Tu novela, Las voces del fuego, comienza con la muerte de una abuela y el descubrimiento de secretos familiares. ¿Coincide esto con alguna experiencia personal?
— La necesidad de hablar sobre cómo el desconocimiento del pasado puede marcarnos, nace del hecho de que, ya de adulta, descubrí acontecimientos primordiales de mi vida que ignoraba y que eran esenciales para mi identidad. Pienso que es imprescindible conocer nuestra propia historia y cuando esto se nos niega, aunque sea para protegernos, cuando lo descubres, puedes sentirte infantilizado y humillado, y tus cimientos pueden tambalearse. Poner orden de nuevo, cuando se descubren según qué verdades, requiere tiempo, herramientas emocionales y mucho rato con uno mismo.
Tener hijos, cada nueva generación es una oportunidad de limpiar.

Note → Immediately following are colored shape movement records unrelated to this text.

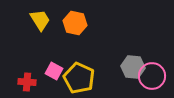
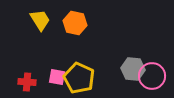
gray hexagon: moved 2 px down
pink square: moved 3 px right, 6 px down; rotated 18 degrees counterclockwise
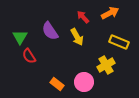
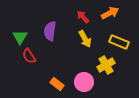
purple semicircle: rotated 42 degrees clockwise
yellow arrow: moved 8 px right, 2 px down
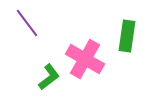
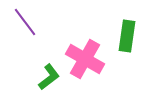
purple line: moved 2 px left, 1 px up
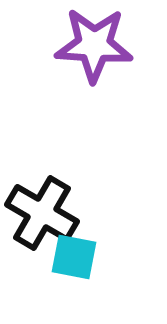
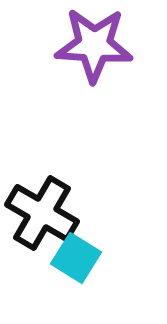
cyan square: moved 2 px right, 1 px down; rotated 21 degrees clockwise
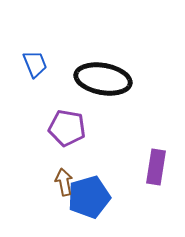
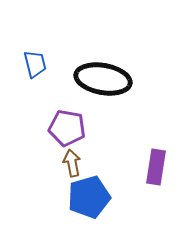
blue trapezoid: rotated 8 degrees clockwise
brown arrow: moved 8 px right, 19 px up
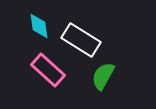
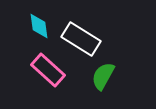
white rectangle: moved 1 px up
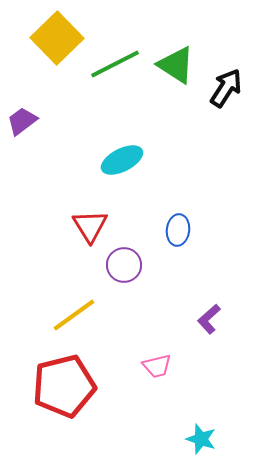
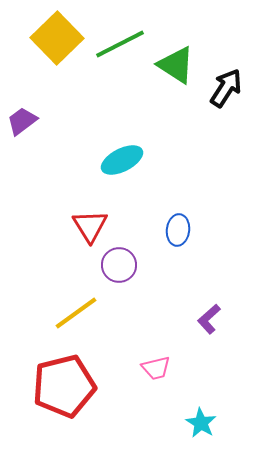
green line: moved 5 px right, 20 px up
purple circle: moved 5 px left
yellow line: moved 2 px right, 2 px up
pink trapezoid: moved 1 px left, 2 px down
cyan star: moved 16 px up; rotated 12 degrees clockwise
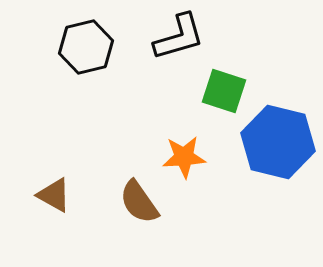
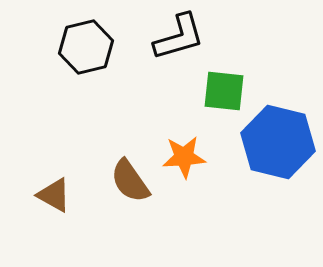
green square: rotated 12 degrees counterclockwise
brown semicircle: moved 9 px left, 21 px up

— Totalmente. Siempre digo que cuando nacieron mis hijos no sólo nacieron ellos, sino que también nací yo. Nació una madre, una nueva Tania que no existía. Todos avanzamos por la vida cargando una mochila, que es nuestra propia historia. En mi caso, en el momento de convertirme en madre, esa mochila se aligeró. Ya no sólo era hija, sino también madre. Mi papel en la vida tomaba otro sentido.
¿Cuándo observas a los hijos crees que de algún modo les podrán afectar errores cometidos por los abuelos?
— Me gusta pensar que soy capaz de protegerlos de todo y de todos, aunque sé que esto es imposible. Lo que ha pasado antes en mi vida me ha hecho ser quien soy, y es inevitable que esta herencia se escoja en la forma en que los educo. Ahora bien, con los años he adquirido herramientas para mantener ligera la mochila de la que te hablaba. Intento que lo que les traslado no sea una carga sino una guía: aprendizajes que les ayuden a crecer, no pesos que condicionen sus vidas.
Al final, ¿qué es lo esencial?
— Lo importante es la constancia y el trabajo diario. Poder estar en paz y contentos con la persona que somos. Todo lo demás es ruido. Lo mejor que me ha regalado mi vida es verlos juntos. La devoción que tiene Pau por el Mar y cómo Mar cuida a Pau. Nada de lo que consiga en la vida me hará sentir tan orgullosa como verlos felices.